* **EXERCISE INPUTS**
==============================

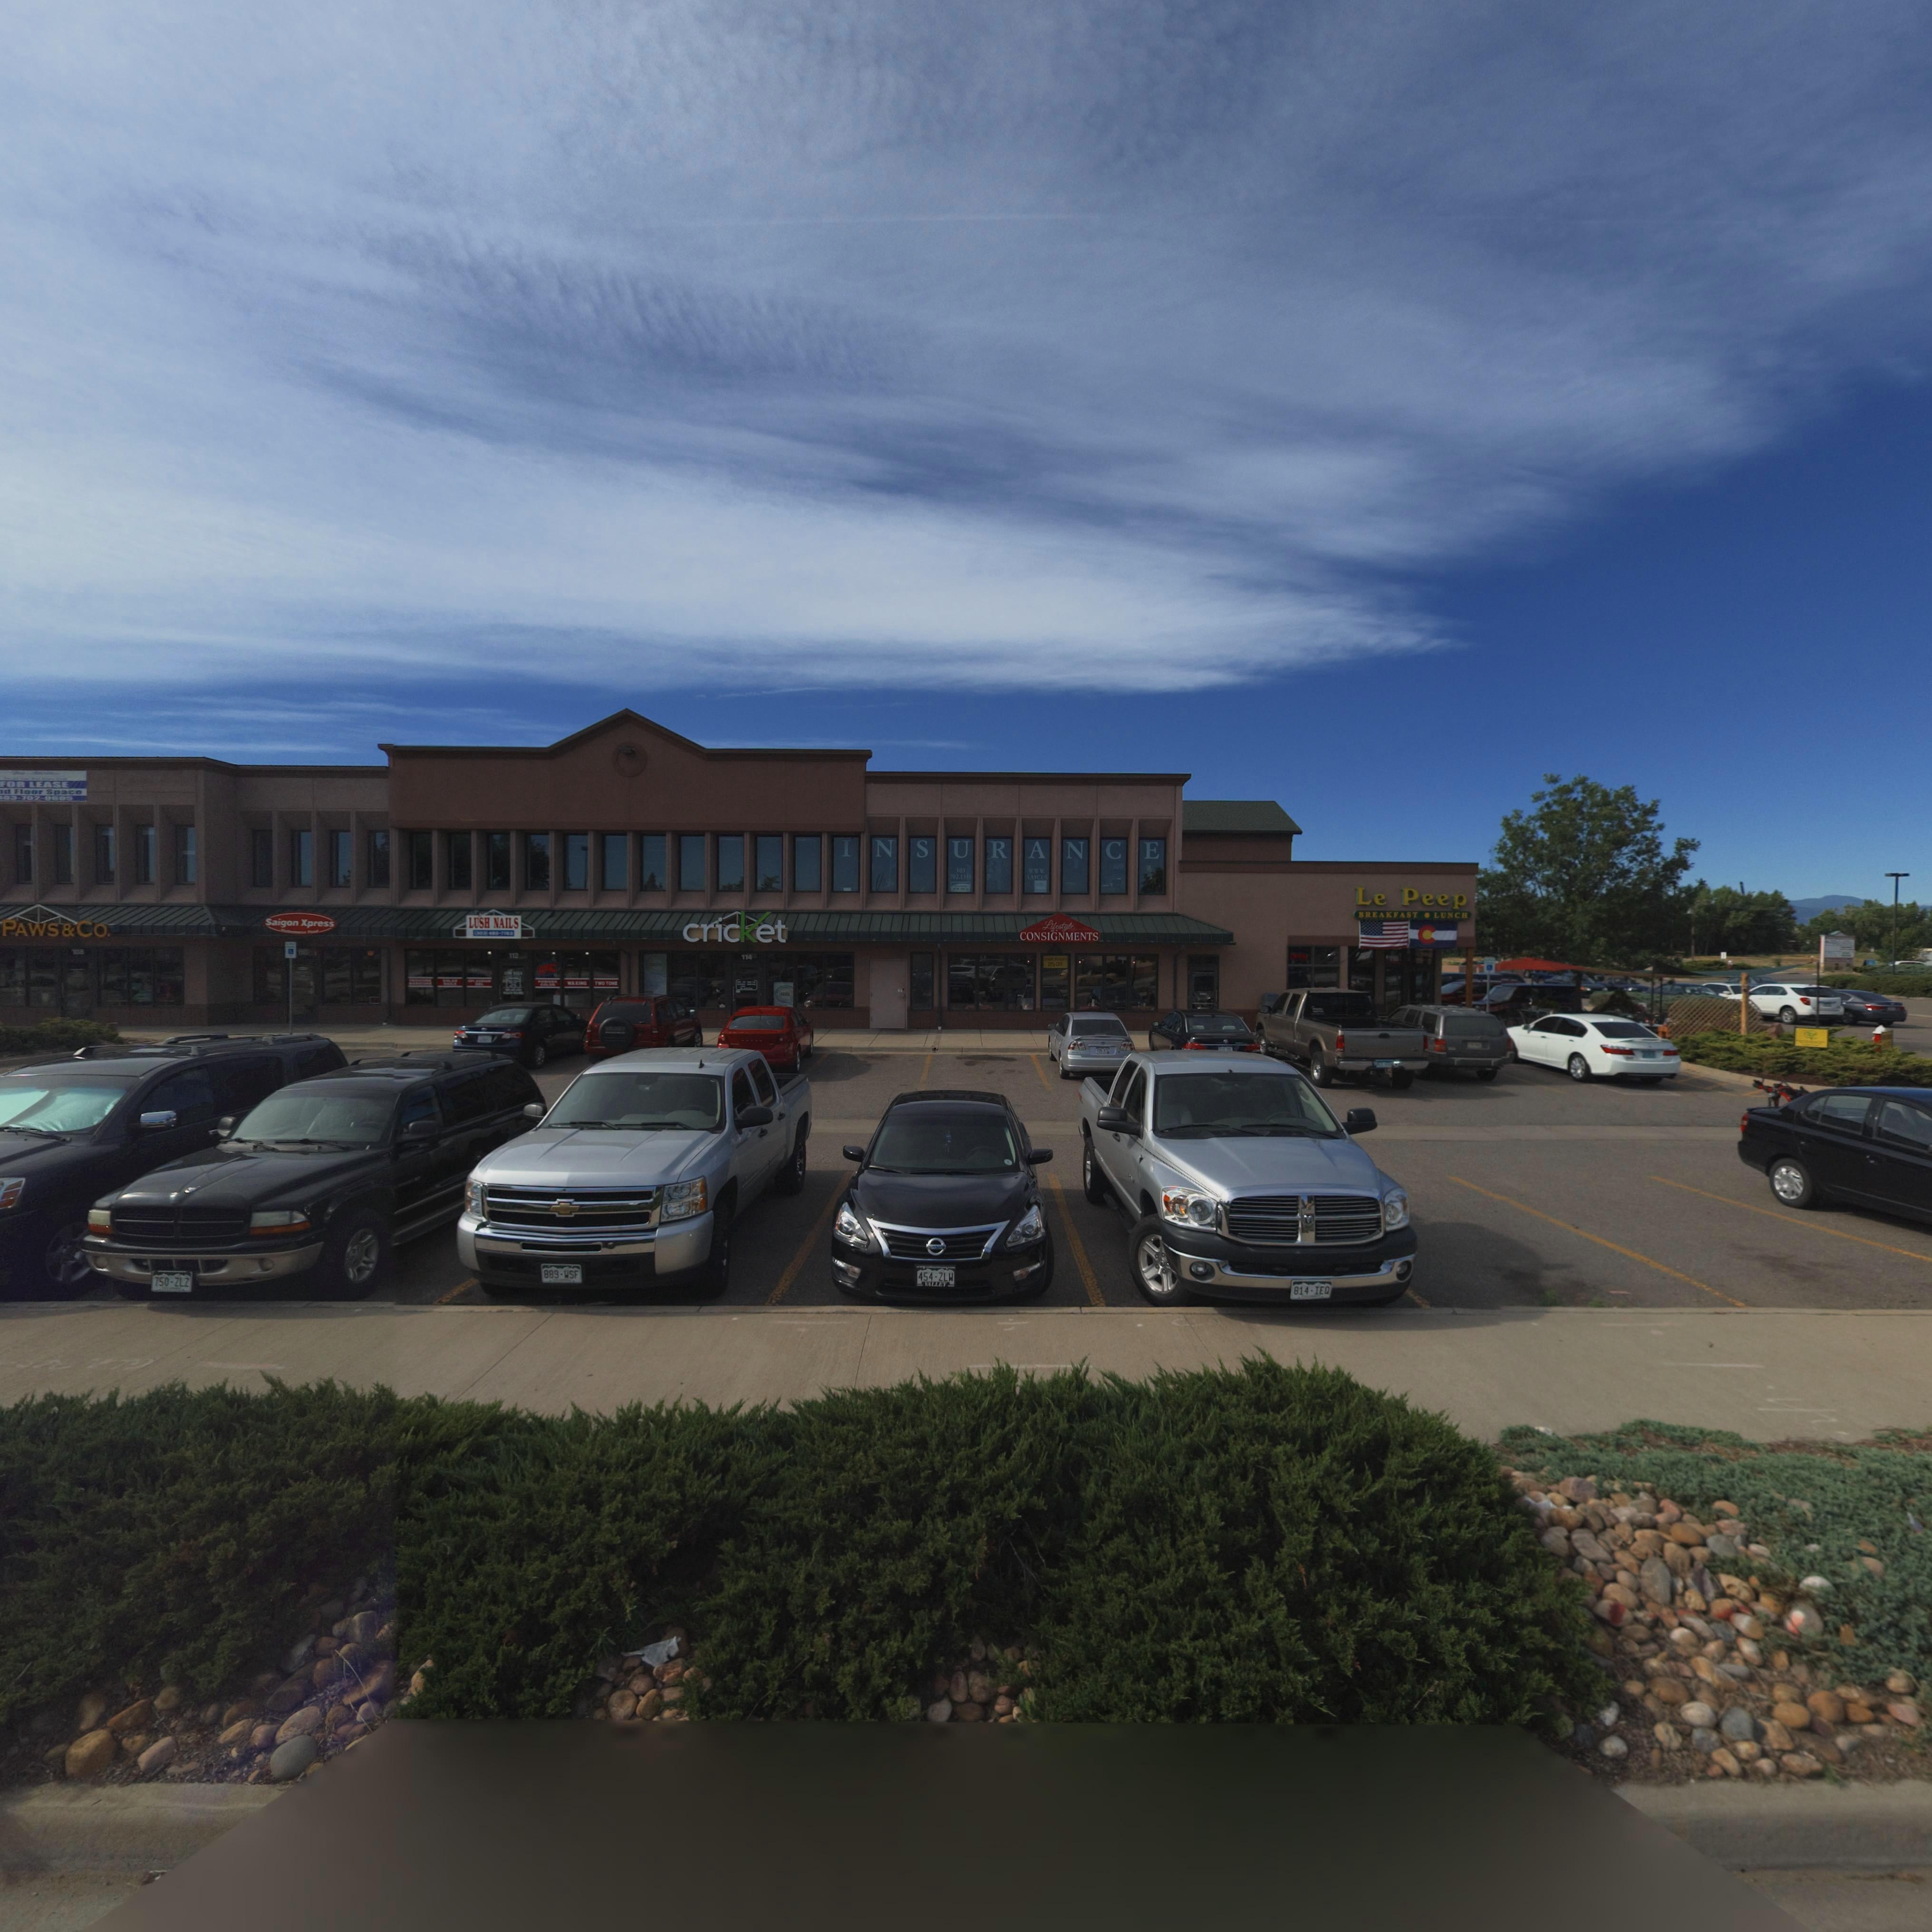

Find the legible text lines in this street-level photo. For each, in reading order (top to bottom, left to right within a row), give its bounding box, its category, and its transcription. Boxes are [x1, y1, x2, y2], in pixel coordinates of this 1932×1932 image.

[1355, 886, 1468, 909] BusinessName: Le Peep
[1359, 911, 1467, 920] BusinessName: BREAKFASTS DLL NCH
[0, 918, 111, 939] BusinessName: PAWS*CO.
[264, 918, 335, 927] BusinessName: Saigon Xpress
[469, 917, 519, 928] BusinessName: LUSH NAILS
[681, 910, 786, 944] BusinessName: cricket
[1042, 919, 1075, 931] BusinessName: Lifestyle
[1019, 931, 1099, 941] BusinessName: CONSIGNMENTS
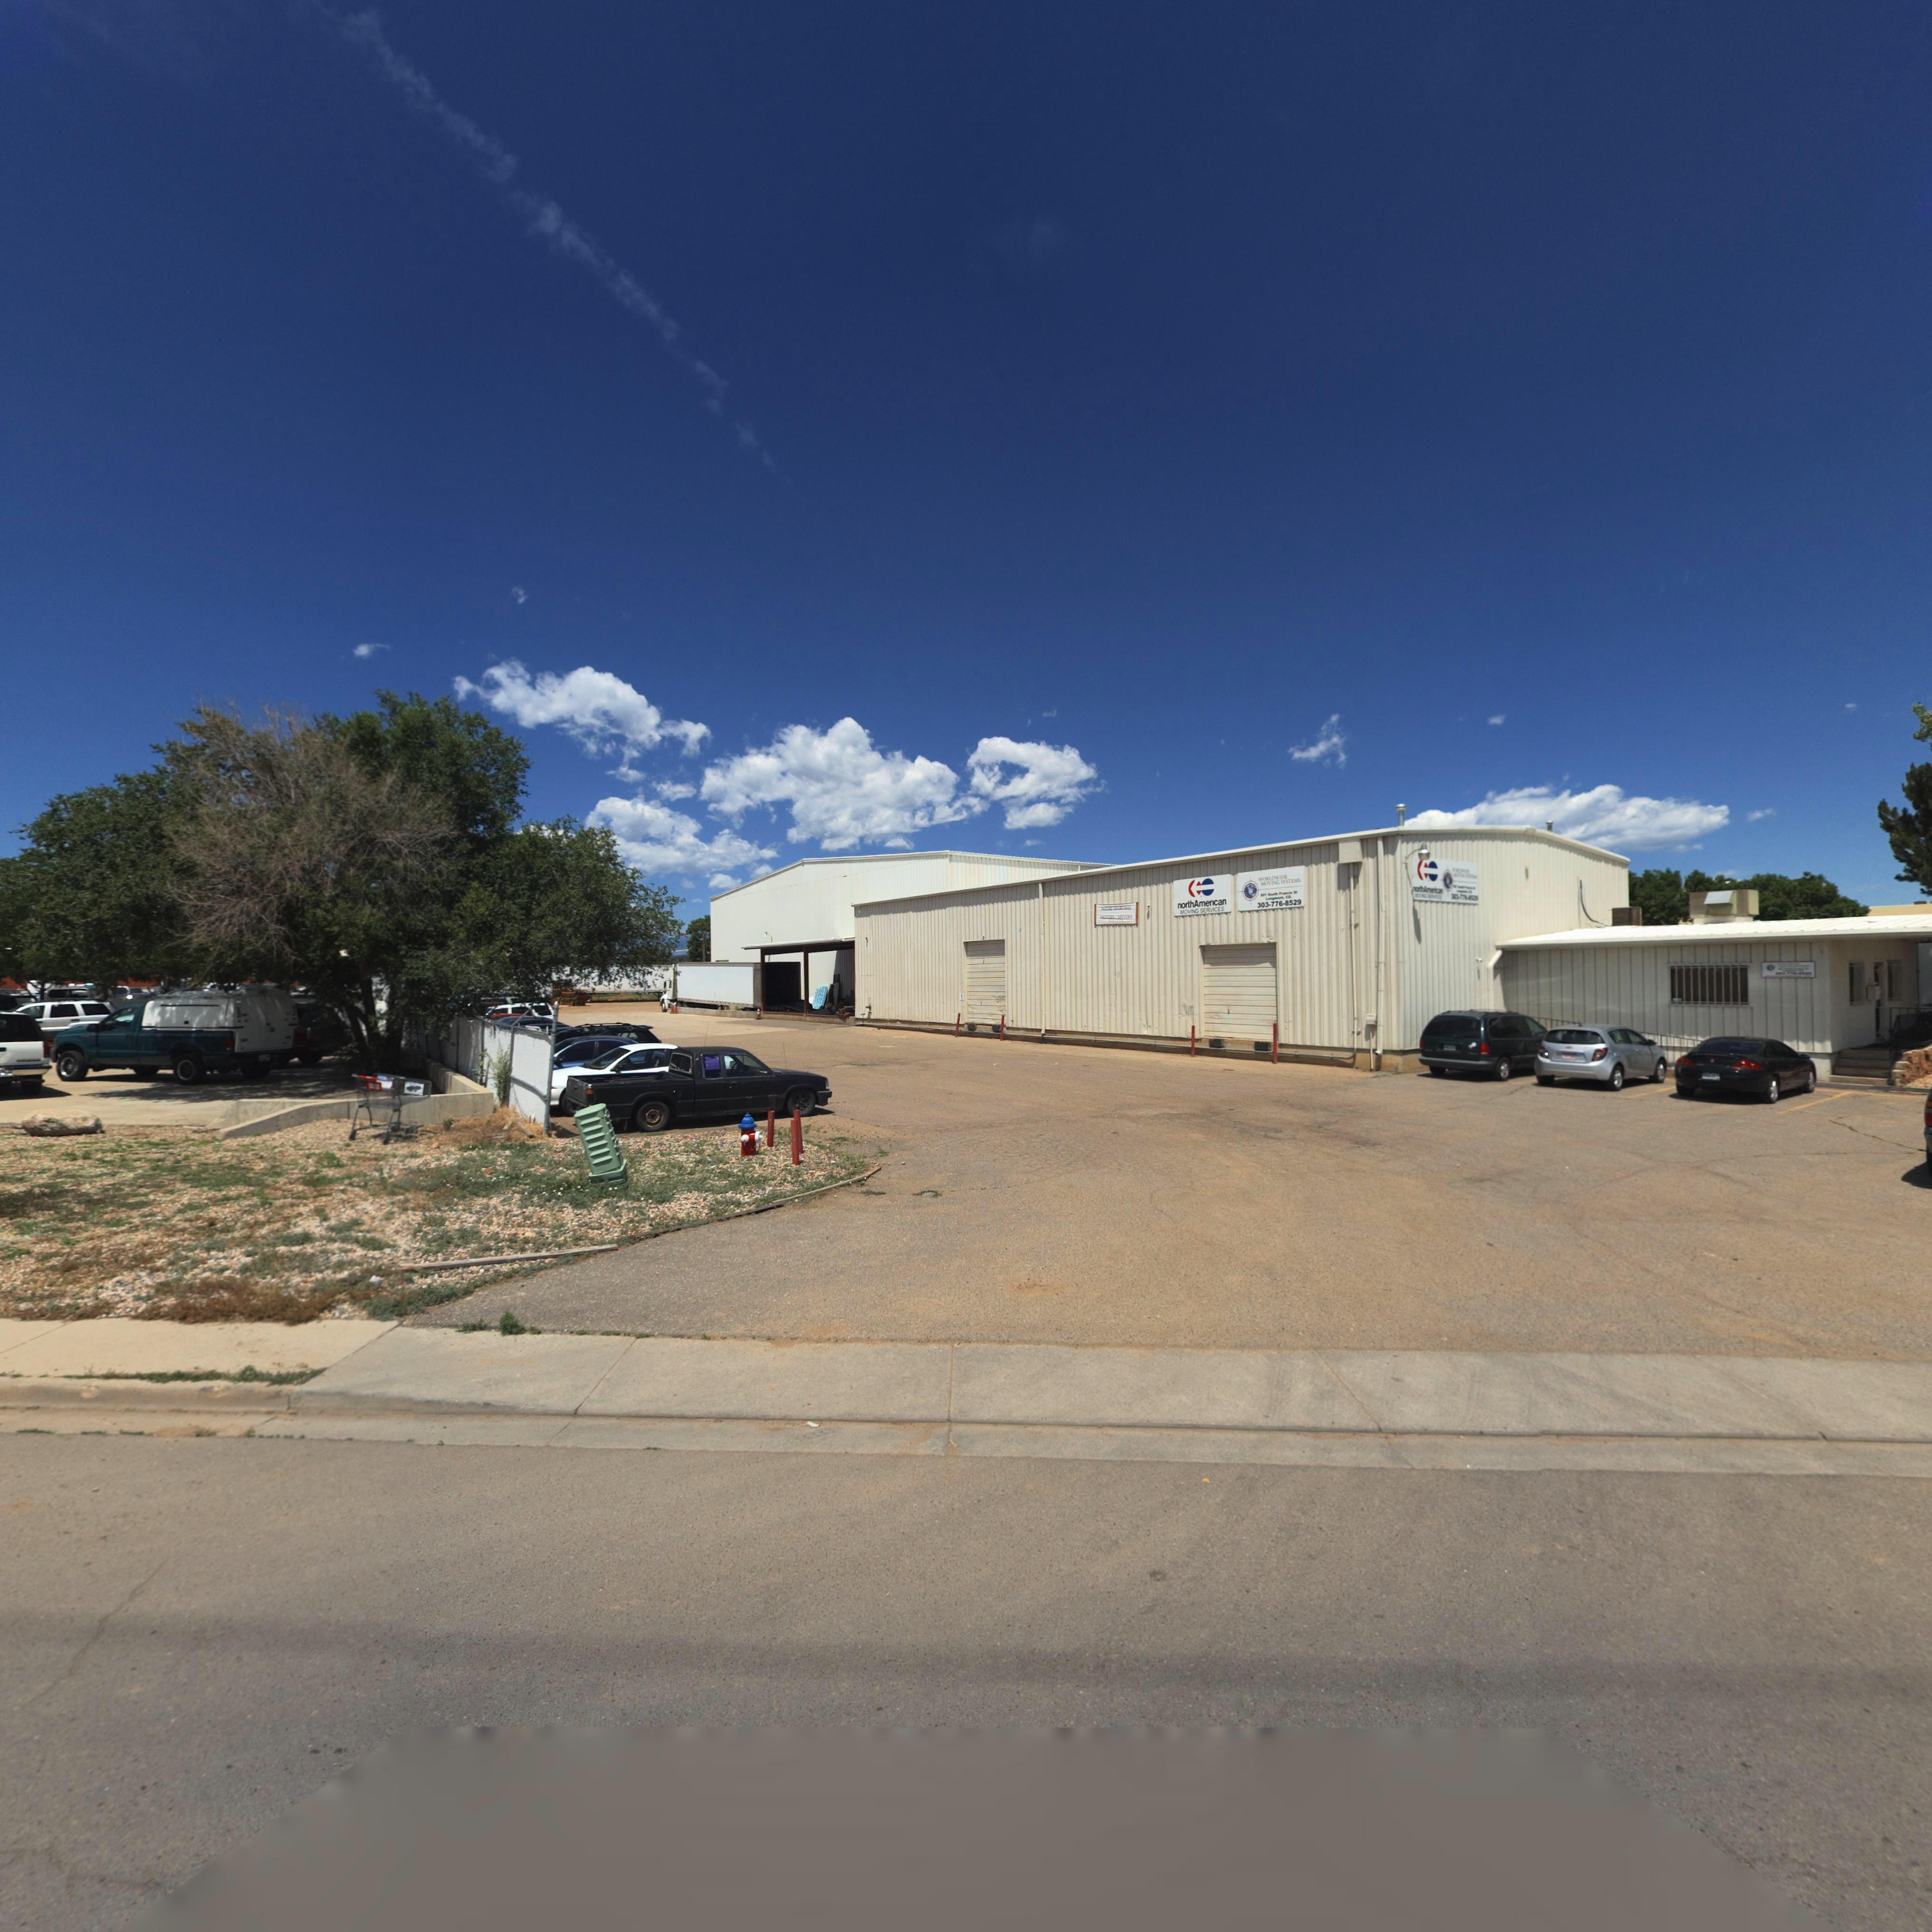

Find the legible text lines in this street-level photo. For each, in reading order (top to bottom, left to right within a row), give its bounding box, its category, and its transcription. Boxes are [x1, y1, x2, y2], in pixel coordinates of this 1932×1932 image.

[1257, 874, 1287, 881] BusinessName: WORLDWIDE
[1260, 877, 1301, 886] BusinessName: MOVING SYSTEMS
[1260, 892, 1266, 897] StreetNumber: *01
[1267, 890, 1298, 897] StreetNumber: South Fr**cis *t
[1412, 885, 1444, 894] BusinessName: north American
[1177, 898, 1226, 909] BusinessName: northAmerican
[1180, 906, 1225, 915] BusinessName: MOVING SYSTEMS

==============================

Rewrite the lines above as a JSON list of strings, one string per line. Skip blank lines and leave out the pictures.

* **RESPONSE FOR THIS EXERCISE**
[
  "Find the legible text lines in this street-level photo. For each, in reading order (top to bottom, left to right within a row), give its bounding box, its category, and its transcription. Boxes are [x1, y1, x2, y2], in pixel coordinates of this 1932×1932 image.",
  "[1355, 886, 1468, 909] BusinessName: Le Peep",
  "[1359, 911, 1467, 920] BusinessName: BREAKFASTS DLL NCH",
  "[0, 918, 111, 939] BusinessName: PAWS*CO.",
  "[264, 918, 335, 927] BusinessName: Saigon Xpress",
  "[469, 917, 519, 928] BusinessName: LUSH NAILS",
  "[681, 910, 786, 944] BusinessName: cricket",
  "[1042, 919, 1075, 931] BusinessName: Lifestyle",
  "[1019, 931, 1099, 941] BusinessName: CONSIGNMENTS",
  "Find the legible text lines in this street-level photo. For each, in reading order (top to bottom, left to right within a row), give its bounding box, its category, and its transcription. Boxes are [x1, y1, x2, y2], in pixel coordinates of this 1932×1932 image.",
  "[1257, 874, 1287, 881] BusinessName: WORLDWIDE",
  "[1260, 877, 1301, 886] BusinessName: MOVING SYSTEMS",
  "[1260, 892, 1266, 897] StreetNumber: *01",
  "[1267, 890, 1298, 897] StreetNumber: South Fr**cis *t",
  "[1412, 885, 1444, 894] BusinessName: north American",
  "[1177, 898, 1226, 909] BusinessName: northAmerican",
  "[1180, 906, 1225, 915] BusinessName: MOVING SYSTEMS"
]